A major development includes my Python frontend & Rust setup. This project is actually my 2nd time ever using Rust: for setup purposes, I familiarized myself with Cargo (Rust's package management system), and I'm getting the hang of the memory lifetime model that Rust provides. I also played around with Rust bindings for PyTorch (provided by PyO3) and
Rust bindings for MLIR (via Melior). What's next? I have to get my hands dirty with MLIR. I have been using the Toy example to learn implementation fundamentals for an MLIR-based compiler. sopt API usage Above, I have a very simple 2-layer network defined using PyTorch. Similar to PyTorch, I utilize a compile() decorator under my own sopt library. Taking a step back from the technical side, I also wanted
to share how fascinating I found this step; I essentially built my own importable Python library that funnels into the binary for my Rust-based compiler! Many libraries that I use
on a daily basis follow some form of what I've just implemented here, which was eye-opening to me.
Anyway, during execution, sopt.compile() converts the torch.fx format into a list of related JSON objects that can easily be received by the Rust backend. I set up a class, PyNode, that encapsulates the important data fields from FXNodes. sopt compiler receiver endpoint for sopt.compile() From this point, I am working on setting up my first Dialect/IR on the MLIR skeleton. I call it the "soptfx" dialect. The idea is to lower the PyNodes to operations in MLIR in order to make the data graph; since FX nodes come in 3 main flavors
(placeholders, callfunctions, and outputs), I handle this lowering separately for each case. My goal here is to output an accurate .mlir file in order to gauge the correctness of my current logic.
[1/4/26] So, I've been working on this project for the past few weeks. Up until yesterday, I spent most of my time reading up on basic theory behind
ML/DL compilers. I plan to add much more to this blog to help me reinforce whatever I learn and to log my journey into this field (incase it inspires anyone).
I'll get started with some preliminaries: my related background up to this point involves GPU programming (CUDA), systems programming, ML systems, and a bit of compiler construction (LLVM).
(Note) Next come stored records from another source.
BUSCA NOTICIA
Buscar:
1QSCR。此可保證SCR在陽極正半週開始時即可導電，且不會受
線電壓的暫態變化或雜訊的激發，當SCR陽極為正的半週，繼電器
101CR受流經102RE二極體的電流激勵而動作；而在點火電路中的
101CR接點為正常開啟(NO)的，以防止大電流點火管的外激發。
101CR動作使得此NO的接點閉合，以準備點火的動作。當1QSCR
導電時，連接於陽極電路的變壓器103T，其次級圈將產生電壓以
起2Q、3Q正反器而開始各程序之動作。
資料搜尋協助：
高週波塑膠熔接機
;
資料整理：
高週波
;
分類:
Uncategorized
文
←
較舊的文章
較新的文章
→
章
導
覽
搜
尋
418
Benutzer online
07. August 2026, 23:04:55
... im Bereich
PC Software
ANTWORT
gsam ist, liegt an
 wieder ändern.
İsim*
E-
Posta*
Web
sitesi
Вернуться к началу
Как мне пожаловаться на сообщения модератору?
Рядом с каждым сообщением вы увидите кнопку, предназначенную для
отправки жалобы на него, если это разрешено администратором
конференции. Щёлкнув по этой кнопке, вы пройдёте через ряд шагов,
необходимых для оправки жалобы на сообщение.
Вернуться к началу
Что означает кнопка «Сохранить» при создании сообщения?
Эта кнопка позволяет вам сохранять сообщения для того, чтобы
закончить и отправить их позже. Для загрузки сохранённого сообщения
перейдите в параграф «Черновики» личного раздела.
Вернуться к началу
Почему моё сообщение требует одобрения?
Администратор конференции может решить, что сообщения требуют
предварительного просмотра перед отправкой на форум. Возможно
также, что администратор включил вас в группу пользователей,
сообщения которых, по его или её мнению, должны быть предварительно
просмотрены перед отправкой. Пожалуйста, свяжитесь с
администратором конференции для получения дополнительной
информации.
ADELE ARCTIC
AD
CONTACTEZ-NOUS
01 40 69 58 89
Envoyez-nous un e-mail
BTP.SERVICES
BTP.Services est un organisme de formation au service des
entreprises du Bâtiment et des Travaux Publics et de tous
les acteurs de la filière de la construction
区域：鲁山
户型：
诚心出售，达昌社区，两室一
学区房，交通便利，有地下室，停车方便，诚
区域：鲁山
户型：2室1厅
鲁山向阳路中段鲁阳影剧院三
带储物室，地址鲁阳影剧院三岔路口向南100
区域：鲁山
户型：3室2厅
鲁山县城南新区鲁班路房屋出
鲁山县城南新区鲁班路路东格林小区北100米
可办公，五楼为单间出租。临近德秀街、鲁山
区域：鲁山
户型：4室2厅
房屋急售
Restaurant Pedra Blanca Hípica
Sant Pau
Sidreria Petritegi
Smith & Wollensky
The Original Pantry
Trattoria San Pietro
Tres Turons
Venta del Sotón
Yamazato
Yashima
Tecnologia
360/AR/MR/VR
All of these were picked up through courses at my school, UIUC.
Over the past few weeks, I read up on a few more technologies:
MLIR
TVM
Triton
TensorRT
nvFuser
Now, I somewhat understand where these technologies fit into a compiler stack.
MLIR serves as compiler infrastructure, the "skeleton" of the compiler we build;
TVM is a fullstack compiler that emphasizes loop-level/tiling optimizations and code generation for heterogenous devices;
Triton is a language/IR/JIT compiler (used by PyTorch 2.0) that helps write extensible GPU kernels;
TensorRT is an inference engine that optimizes models for NVIDIA GPUs;
and nvFuser is a "Fusion Code Generator" that generates code optimized for NVIDIA GPUs.
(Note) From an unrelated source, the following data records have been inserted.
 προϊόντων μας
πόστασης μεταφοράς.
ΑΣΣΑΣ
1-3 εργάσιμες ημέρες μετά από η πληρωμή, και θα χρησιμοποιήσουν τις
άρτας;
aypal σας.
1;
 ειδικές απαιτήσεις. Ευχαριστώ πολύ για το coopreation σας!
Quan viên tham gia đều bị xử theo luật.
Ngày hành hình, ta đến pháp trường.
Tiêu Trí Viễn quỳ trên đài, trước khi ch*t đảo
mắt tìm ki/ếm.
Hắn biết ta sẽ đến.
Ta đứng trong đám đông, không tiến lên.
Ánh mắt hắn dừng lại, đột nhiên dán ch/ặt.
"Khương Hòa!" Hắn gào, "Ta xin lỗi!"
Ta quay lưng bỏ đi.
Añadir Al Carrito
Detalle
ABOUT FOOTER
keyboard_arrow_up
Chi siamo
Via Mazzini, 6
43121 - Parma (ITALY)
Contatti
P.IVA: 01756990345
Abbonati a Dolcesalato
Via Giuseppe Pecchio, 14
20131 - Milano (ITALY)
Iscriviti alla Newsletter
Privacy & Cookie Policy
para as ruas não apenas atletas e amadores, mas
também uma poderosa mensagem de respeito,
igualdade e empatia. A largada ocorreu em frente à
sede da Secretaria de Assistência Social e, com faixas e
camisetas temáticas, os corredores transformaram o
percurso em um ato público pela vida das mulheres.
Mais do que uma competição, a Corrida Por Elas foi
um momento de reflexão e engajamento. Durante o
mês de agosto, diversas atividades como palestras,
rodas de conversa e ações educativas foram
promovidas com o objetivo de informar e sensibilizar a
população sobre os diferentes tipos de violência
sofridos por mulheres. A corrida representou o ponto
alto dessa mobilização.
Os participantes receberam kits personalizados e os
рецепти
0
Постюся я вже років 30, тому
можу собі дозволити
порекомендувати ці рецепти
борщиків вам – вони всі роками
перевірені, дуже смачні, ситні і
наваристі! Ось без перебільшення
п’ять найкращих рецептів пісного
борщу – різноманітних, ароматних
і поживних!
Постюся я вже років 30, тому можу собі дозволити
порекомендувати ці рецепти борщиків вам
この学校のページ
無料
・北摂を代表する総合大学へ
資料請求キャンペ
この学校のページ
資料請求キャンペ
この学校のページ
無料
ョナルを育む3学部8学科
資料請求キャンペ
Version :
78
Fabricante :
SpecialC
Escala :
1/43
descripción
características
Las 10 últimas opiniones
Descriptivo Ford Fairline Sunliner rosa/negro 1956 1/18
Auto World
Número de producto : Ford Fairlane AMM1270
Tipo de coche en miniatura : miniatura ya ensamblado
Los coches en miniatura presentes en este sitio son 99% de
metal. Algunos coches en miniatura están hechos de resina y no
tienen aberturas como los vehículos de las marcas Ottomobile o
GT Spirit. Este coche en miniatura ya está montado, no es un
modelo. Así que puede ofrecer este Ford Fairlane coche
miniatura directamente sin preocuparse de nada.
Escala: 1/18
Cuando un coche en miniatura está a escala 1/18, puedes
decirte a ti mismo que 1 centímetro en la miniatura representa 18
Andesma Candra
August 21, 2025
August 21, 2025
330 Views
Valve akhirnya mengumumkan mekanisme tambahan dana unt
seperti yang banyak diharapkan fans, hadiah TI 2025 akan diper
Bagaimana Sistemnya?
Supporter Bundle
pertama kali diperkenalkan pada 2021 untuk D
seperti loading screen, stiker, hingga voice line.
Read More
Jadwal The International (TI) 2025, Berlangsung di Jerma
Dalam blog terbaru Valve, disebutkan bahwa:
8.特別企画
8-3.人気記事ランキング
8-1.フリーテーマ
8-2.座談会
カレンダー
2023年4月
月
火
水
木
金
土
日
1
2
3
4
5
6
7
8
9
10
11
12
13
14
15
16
I will revisit these definitions the more I explore :)
Now, I have finalized my design that I want to use for this project. I call it "soptRT" (still need to think of a better name).
I've broken this project down into 2 phases:
Phase I: To better learn ML optimizations at a low-level, I want to introduce my own compile() trigger in PyTorch that calls a Rust-based compiler that is built on MLIR. This compiler will trigger optimization passes (Fusion, Quantization, Memory Mapping, etc) and funnel into an existing backend (Triton/TVM).
Phase II: Next, I want to design my own kernel generator. After reading a little, I realized that code generation is a very interesting problem that currently uses several solutions to implement. TVM uses a paradigm called ML for ML, while engineers handcraft kernels for NVIDIA's cuDNN. Details for this part are TBD and will require me to read a bit more.
Great! Now that the plan is out of the way, I will update this page over time with challenges I run into. For now, I am working on creating the "bridge" from my own PyTorch compile() and my Rust backend with MLIR.
Stay tuned!
Cool links: I'd also like to highlight some cool links I found throughout this project. There are a lot of cool startups and innovations in this field of ML compilers that I want to further explore:
Tile IR: NVIDIA released this somewhat recently. This is a "low-level tile virtual machine" allowing a developer to work in terms of tiles.
Modular: really cool company led by Chris Lattner who I've been following for a while. The language seems very well-designed and I am curious to see how its compiler works.